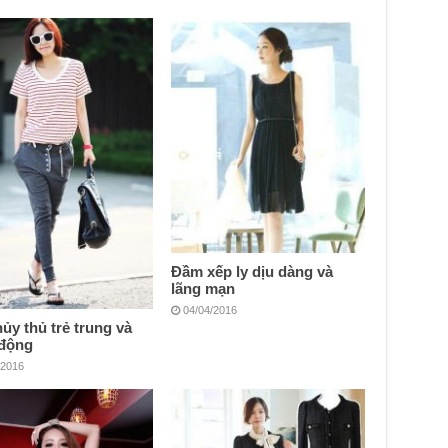
Đầm xếp ly dịu dàng và
lãng mạn
04/04/2016
hủy thủ trẻ trung và
 động
/2016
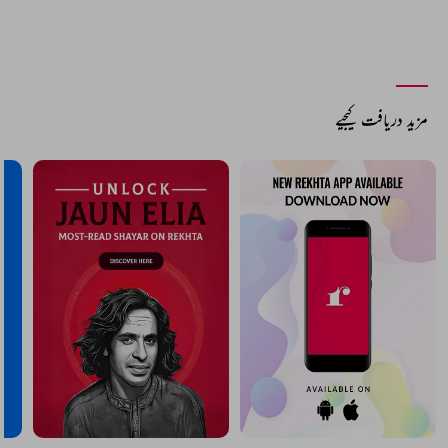
مزید دریافت کیجیے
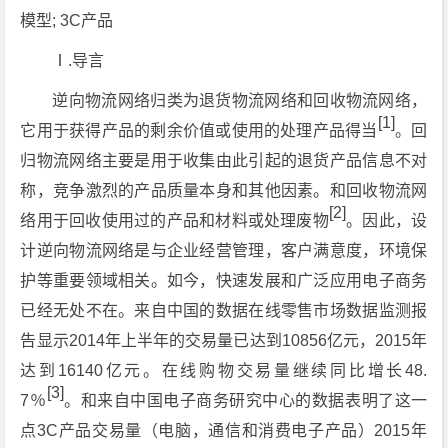
模型; 3C产品
Ⅰ.导言
逆向物流网络归类为退货物流网络和回收物流网络，
[1]
它用于获得产品的剩余价值或使用的处理产品得当
。回
归物流网络主要是用于收集由此引起的退货产品信息不对
称，竞争激烈的产品质量本身和其他因素。和回收物流网
[2]
络用于回收使用过的产品和材料或处理废物
。因此，设
计逆向物流网络是与企业经营管理，客户满意度，环境保
护等重要领域相关。如今，快速发展和广泛应用电子商务
已经无处不在。来自中国的数据在线零售市场数据监测报
告显示2014年上半年的交易量已达到10856亿元，2015年
达到16140亿元。在线购物交易量继续同比增长48.
[3]
7％
。和来自中国电子商务研究中心的数据表明了这一
点3C产品交易量（电脑，通信和消费电子产品）2015年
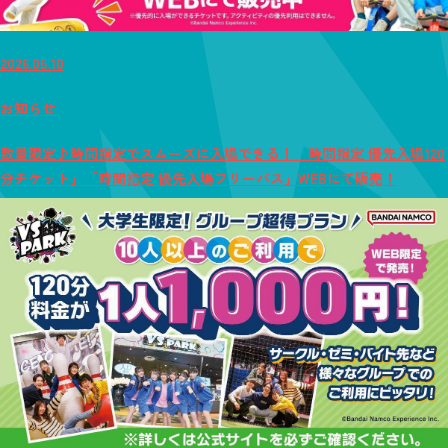
2026.05.10
お知らせ
数量限定♪時間指定でスムーズに入場できる！「時間指定 優先入場120
分チケット」「時間指定 優先入場フリーパス」WEBにて販売！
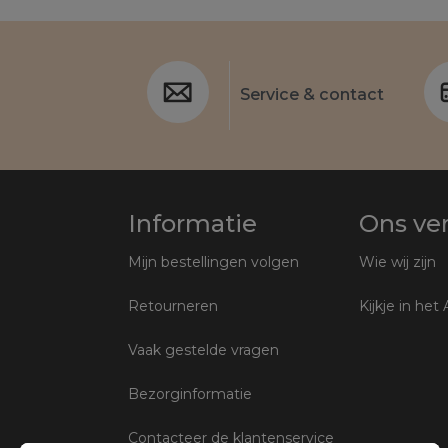
Service & contact
Informatie
Ons ve
Mijn bestellingen volgen
Wie wij zijn
Retourneren
Kijkje in het 
Vaak gestelde vragen
Bezorginformatie
Contacteer de klantenservice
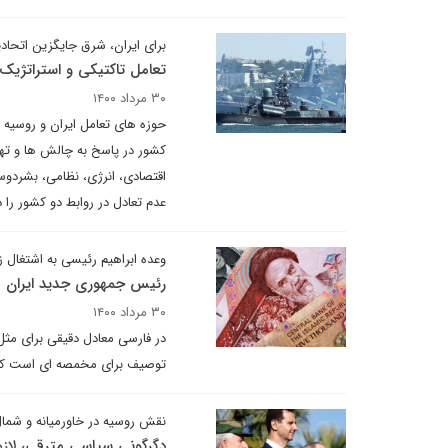
برای ایران، شرق جایگزین اتحا
تعامل تاکتیکی و استراتژیک ر
۳۰ مرداد ۱۴۰۰
حوزه های تعامل ایران و روسیه 
کشور در پاسخ به چالش ها و تهد
اقتصادی، انرژی، نظامی، بشردوست
عدم تعادل در روابط دو کشور را د
وعده ابراهیم رئیسی به اشتغال ز
رئیس جمهوری جدید ایران می
۳۰ مرداد ۱۴۰۰
در فارسی معادل دقیقی برای مثل
توصیف برای مخمصه ای است که مح
نقش روسیه در خاورمیانه و شما
دگرگونی سیاسی مترقی، لازمه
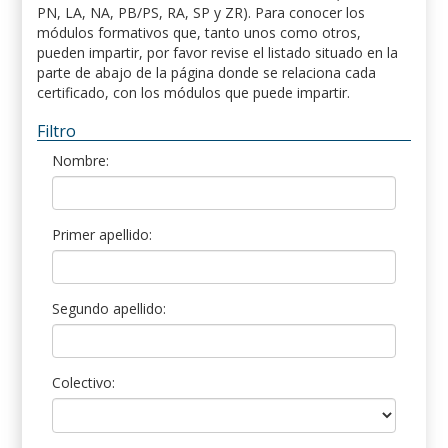
PN, LA, NA, PB/PS, RA, SP y ZR). Para conocer los
módulos formativos que, tanto unos como otros,
pueden impartir, por favor revise el listado situado en la
parte de abajo de la página donde se relaciona cada
certificado, con los módulos que puede impartir.
Filtro
Nombre:
Primer apellido:
Segundo apellido:
Colectivo:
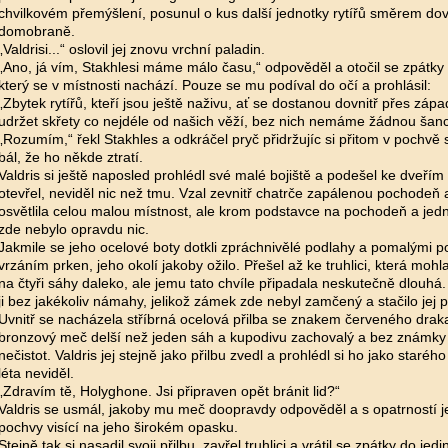
chvilkovém přemýšlení, posunul o kus další jednotky rytířů směrem dovn
domobraně.
„Valdrisi...“ oslovil jej znovu vrchní paladin.
„Ano, já vím, Stakhlesi máme málo času,“ odpověděl a otočil se zpátky
který se v místnosti nachází. Pouze se mu podíval do očí a prohlásil:
„Zbytek rytířů, kteří jsou ještě naživu, ať se dostanou dovnitř přes záp
udržet skřety co nejdéle od našich věží, bez nich nemáme žádnou šanc
„Rozumím,“ řekl Stakhles a odkráčel pryč přidržujíc si přitom v pochvě 
bál, že ho někde ztratí.
Valdris si ještě naposled prohlédl své malé bojiště a podešel ke dveřím
otevřel, neviděl nic než tmu. Vzal zevnitř chatrče zapálenou pochodeň a
osvětlila celou malou místnost, ale krom podstavce na pochodeň a jedn
zde nebylo opravdu nic.
Jakmile se jeho ocelové boty dotkli zpráchnivělé podlahy a pomalými 
vrzáním prken, jeho okolí jakoby ožilo. Přešel až ke truhlici, která mohla
na čtyři sáhy daleko, ale jemu tato chvíle připadala neskutečně dlouhá. K
ji bez jakékoliv námahy, jelikož zámek zde nebyl zamčený a stačilo jej p
Uvnitř se nacházela stříbrná ocelová přilba se znakem červeného draka.
bronzový meč delší než jeden sáh a kupodivu zachovalý a bez známky
nečistot. Valdris jej stejně jako přilbu zvedl a prohlédl si ho jako starého
léta neviděl.
„Zdravím tě, Holyghone. Jsi připraven opět bránit lid?“
Valdris se usmál, jakoby mu meč doopravdy odpověděl a s opatrností j
pochvy visící na jeho širokém opasku.
Stejně tak si nasadil svoji přilbu, zavřel truhlici a vrátil se zpátky do jed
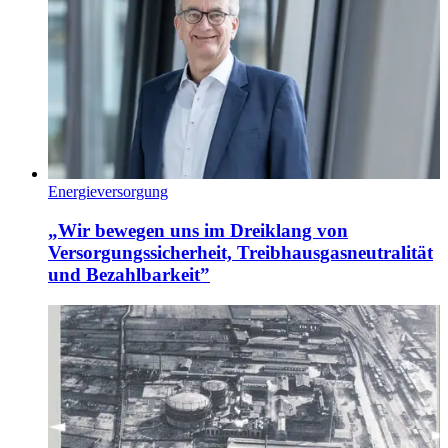
Energieversorgung
„Wir bewegen uns im Dreiklang von
Versorgungssicherheit, Treibhausgasneutralität
und Bezahlbarkeit”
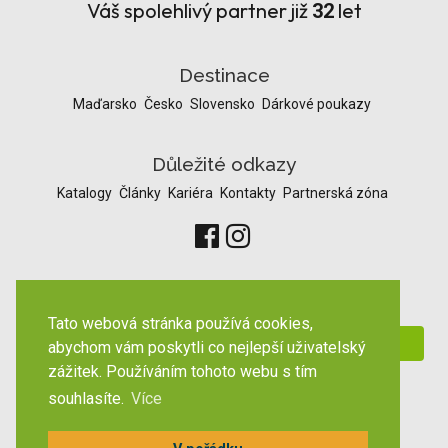
Váš spolehlivý partner již
let
32
Destinace
Maďarsko
Česko
Slovensko
Dárkové poukazy
Důležité odkazy
Katalogy
Články
Kariéra
Kontakty
Partnerská zóna
Odběr novinek
Tato webová stránka používá cookies,
abychom vám poskytli co nejlepší uživatelský
zážitek. Používáním tohoto webu s tím
souhlasíte.
Více
Zobrazit pc verzi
----------
# Request
Wherever the listing shows a picture, omit it and output the rest exactly as given.

# Solution to this exercise
Đầm xếp ly dịu dàng và
lãng mạn
04/04/2016
hủy thủ trẻ trung và
 động
/2016
مزید دریافت کیجیے
模型; 3C产品
Ⅰ.导言
逆向物流网络归类为退货物流网络和回收物流网络，
[1]
它用于获得产品的剩余价值或使用的处理产品得当
。回
归物流网络主要是用于收集由此引起的退货产品信息不对
称，竞争激烈的产品质量本身和其他因素。和回收物流网
[2]
络用于回收使用过的产品和材料或处理废物
。因此，设
计逆向物流网络是与企业经营管理，客户满意度，环境保
护等重要领域相关。如今，快速发展和广泛应用电子商务
已经无处不在。来自中国的数据在线零售市场数据监测报
告显示2014年上半年的交易量已达到10856亿元，2015年
达到16140亿元。在线购物交易量继续同比增长48.
[3]
7％
。和来自中国电子商务研究中心的数据表明了这一
点3C产品交易量（电脑，通信和消费电子产品）2015年
2026.05.10
お知らせ
数量限定♪時間指定でスムーズに入場できる！「時間指定 優先入場120
分チケット」「時間指定 優先入場フリーパス」WEBにて販売！
Service & contact
Informatie
Ons ve
Mijn bestellingen volgen
Wie wij zijn
Retourneren
Kijkje in het 
Vaak gestelde vragen
Bezorginformatie
Contacteer de klantenservice
برای ایران، شرق جایگزین اتحا
تعامل تاکتیکی و استراتژیک ر
۳۰ مرداد ۱۴۰۰
حوزه های تعامل ایران و روسیه 
کشور در پاسخ به چالش ها و تهد
اقتصادی، انرژی، نظامی، بشردوست
عدم تعادل در روابط دو کشور را د
وعده ابراهیم رئیسی به اشتغال ز
رئیس جمهوری جدید ایران می
۳۰ مرداد ۱۴۰۰
در فارسی معادل دقیقی برای مثل
توصیف برای مخمصه ای است که مح
نقش روسیه در خاورمیانه و شما
دگرگونی سیاسی مترقی، لازمه
PN, LA, NA, PB/PS, RA, SP y ZR). Para conocer los
módulos formativos que, tanto unos como otros,
pueden impartir, por favor revise el listado situado en la
parte de abajo de la página donde se relaciona cada
certificado, con los módulos que puede impartir.
Filtro
Nombre:
Primer apellido:
Segundo apellido:
Colectivo:
chvilkovém přemýšlení, posunul o kus další jednotky rytířů směrem dovn
domobraně.
„Valdrisi...“ oslovil jej znovu vrchní paladin.
„Ano, já vím, Stakhlesi máme málo času,“ odpověděl a otočil se zpátky
který se v místnosti nachází. Pouze se mu podíval do očí a prohlásil:
„Zbytek rytířů, kteří jsou ještě naživu, ať se dostanou dovnitř přes záp
udržet skřety co nejdéle od našich věží, bez nich nemáme žádnou šanc
„Rozumím,“ řekl Stakhles a odkráčel pryč přidržujíc si přitom v pochvě 
bál, že ho někde ztratí.
Valdris si ještě naposled prohlédl své malé bojiště a podešel ke dveřím
otevřel, neviděl nic než tmu. Vzal zevnitř chatrče zapálenou pochodeň a
osvětlila celou malou místnost, ale krom podstavce na pochodeň a jedn
zde nebylo opravdu nic.
Jakmile se jeho ocelové boty dotkli zpráchnivělé podlahy a pomalými 
vrzáním prken, jeho okolí jakoby ožilo. Přešel až ke truhlici, která mohla
na čtyři sáhy daleko, ale jemu tato chvíle připadala neskutečně dlouhá. K
ji bez jakékoliv námahy, jelikož zámek zde nebyl zamčený a stačilo jej p
Uvnitř se nacházela stříbrná ocelová přilba se znakem červeného draka.
bronzový meč delší než jeden sáh a kupodivu zachovalý a bez známky
nečistot. Valdris jej stejně jako přilbu zvedl a prohlédl si ho jako starého
léta neviděl.
„Zdravím tě, Holyghone. Jsi připraven opět bránit lid?“
Valdris se usmál, jakoby mu meč doopravdy odpověděl a s opatrností j
pochvy visící na jeho širokém opasku.
Stejně tak si nasadil svoji přilbu, zavřel truhlici a vrátil se zpátky do jed
Energieversorgung
„Wir bewegen uns im Dreiklang von
Versorgungssicherheit, Treibhausgasneutralität
und Bezahlbarkeit”
Váš spolehlivý partner již
let
32
Destinace
Maďarsko
Česko
Slovensko
Dárkové poukazy
Důležité odkazy
Katalogy
Články
Kariéra
Kontakty
Partnerská zóna
Odběr novinek
Tato webová stránka používá cookies,
abychom vám poskytli co nejlepší uživatelský
zážitek. Používáním tohoto webu s tím
souhlasíte.
Více
Zobrazit pc verzi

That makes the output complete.